Dans des maladies comme certains cancers du sang (leucémies, lymphomes, myélomes…), l'organisme n'est plus capable de produire des cellules normales ou bien le traitement instauré les tue. Le seul espoir de guérison dans ce cas est de fournir au malade une nouvelle moelle osseuse saine capable par la suite de produire les différents types cellulaires sanguins qui lui font défaut. La principale difficulté consiste à trouver un donneur compatible et ce, pour deux raisons : il faut trouver un individu dont le profil génétique soit similaire et qui de plus, se soit inscrit sur le registre de donneurs de moelle osseuse. "Parce que, contrairement à ce que pensent les gens, la compatibilité entre deux personnes est un événement très rare : il existe en moyenne 1 chance sur 1 million pour que deux personnes, qui ne sont pas de la même famille, soient compatibles. D'où la nécessité d'augmenter le nombre de donneurs volontaires inscrits sur le registre." précise le Dr Evelyne Marry, directrice du Registre France Greffe de moelle à l'Agence de la biomédecine.

» Don de sang
Chaque année en France, 500 000 personnes bénéficient d'une transfusion sanguine. Même si la recherche avance chaque jour à grand pas et que l'on trouve de plus en plus de médicaments pour soigner les maladies, le sang reste encore irremplaçable. Il n'est pas possible d'en produire artificiellement et aucun produit ne peut s'y substituer. Les malades ont besoin de vous. C'est pourquoi aujourd'hui encore, il est nécessaire de donner son sang. Le sang est le seul traitement pour de nombreuses maladies comme la leucémie, l'hémophilie ou des maladies infectieuses. Les grands brûlés ou les accidentés ont également besoin de certains éléments du sang.
Parmi les critères de base pour pouvoir donner, il faut être âgé au minimum de 18 ans et au maximum de 70 ans et ne pas peser moins de 50 kilogrammes.

» Don de plasma
Le plasma est l'un des composants majeur du sang : c'est le liquide dans lequel les globules rouges, les globlules blancs et les plaquettes baignent et qui circule à travers l'organisme. Il est constitué à 90% d'eau et on y retrouve un certain nombre de protéines et de facteurs nécessaires aux différentes fonctions du sang. Ainsi, dans certains cas (grands brûlés, hémophiles) les malades ont des besoins spécifiques de certains composés du sang. Il est possible soit de faire un don de sang total, soit juste du plasma ou encore ses plaquettes sanguines (cf ci-dessous). Les conditions générales sont similaires dans les trois cas (18-65 ans, poids égal ou supérieur à 50 kg et bonne santé).

» Don de plaquettes
Là encore, il s'agit de ne prélever que ce dont le malade a besoin.

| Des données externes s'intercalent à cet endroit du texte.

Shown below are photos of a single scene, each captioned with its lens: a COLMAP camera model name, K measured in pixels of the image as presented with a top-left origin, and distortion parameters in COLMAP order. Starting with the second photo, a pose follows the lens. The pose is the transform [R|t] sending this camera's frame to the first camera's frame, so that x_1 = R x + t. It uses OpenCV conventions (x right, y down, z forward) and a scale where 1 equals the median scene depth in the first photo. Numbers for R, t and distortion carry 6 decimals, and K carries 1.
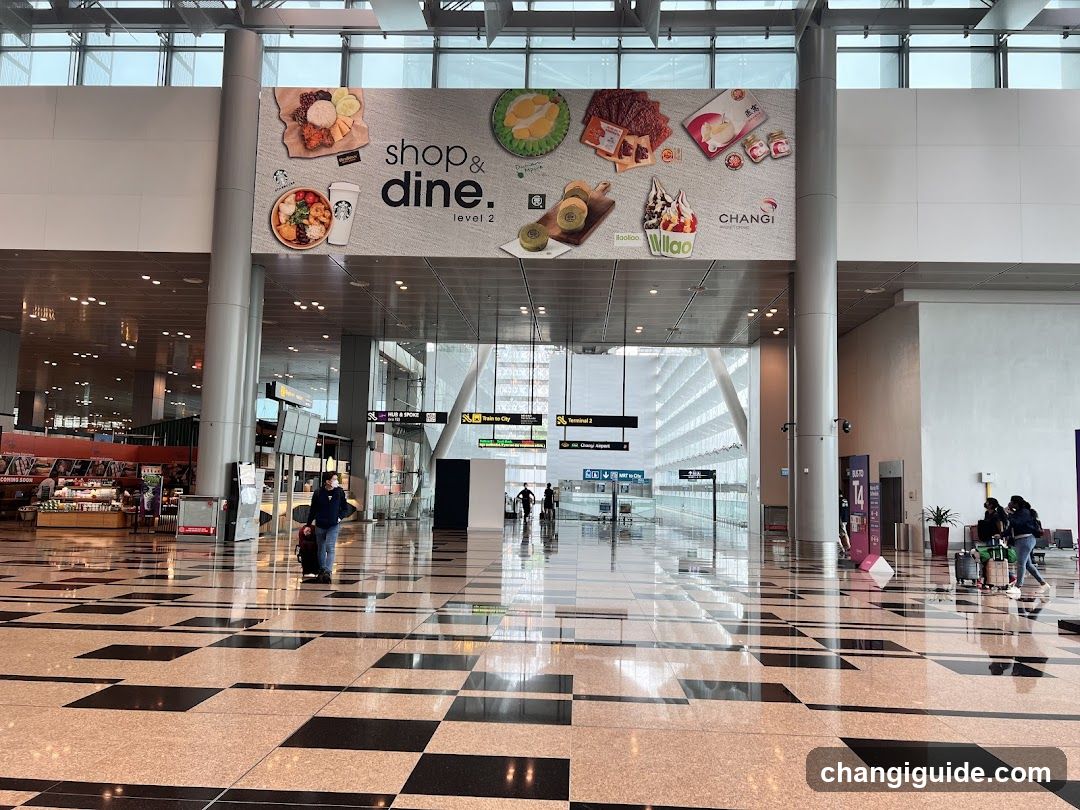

Les plaquettes sanguines, ou thrombocytes, sont produites dans la moelle osseuse. Ce ne sont pas vraiment des cellules mais des fragments de cellules dépourvus de noyau. Néanmoins, elles contiennent un certain nombre de protéines et de facteurs nécessaires à la coagulation. C'est pourquoi les plaquettes sont indispensables dans le traitement de maladies comme l'hémophilie ou les cancers du sang (la leucémie par exemple). Une fois qu'un donneur est inscrit, il peut être convoqué pour répondre au besoin spécifique d'un patient. En effet, après une chimiothérapie, les patients sont en aplasie, c'est-à-dire qu'ils ne produisent pratiquement plus de plaquettes. C'est là qu'ils ont le plus besoin de transfusions.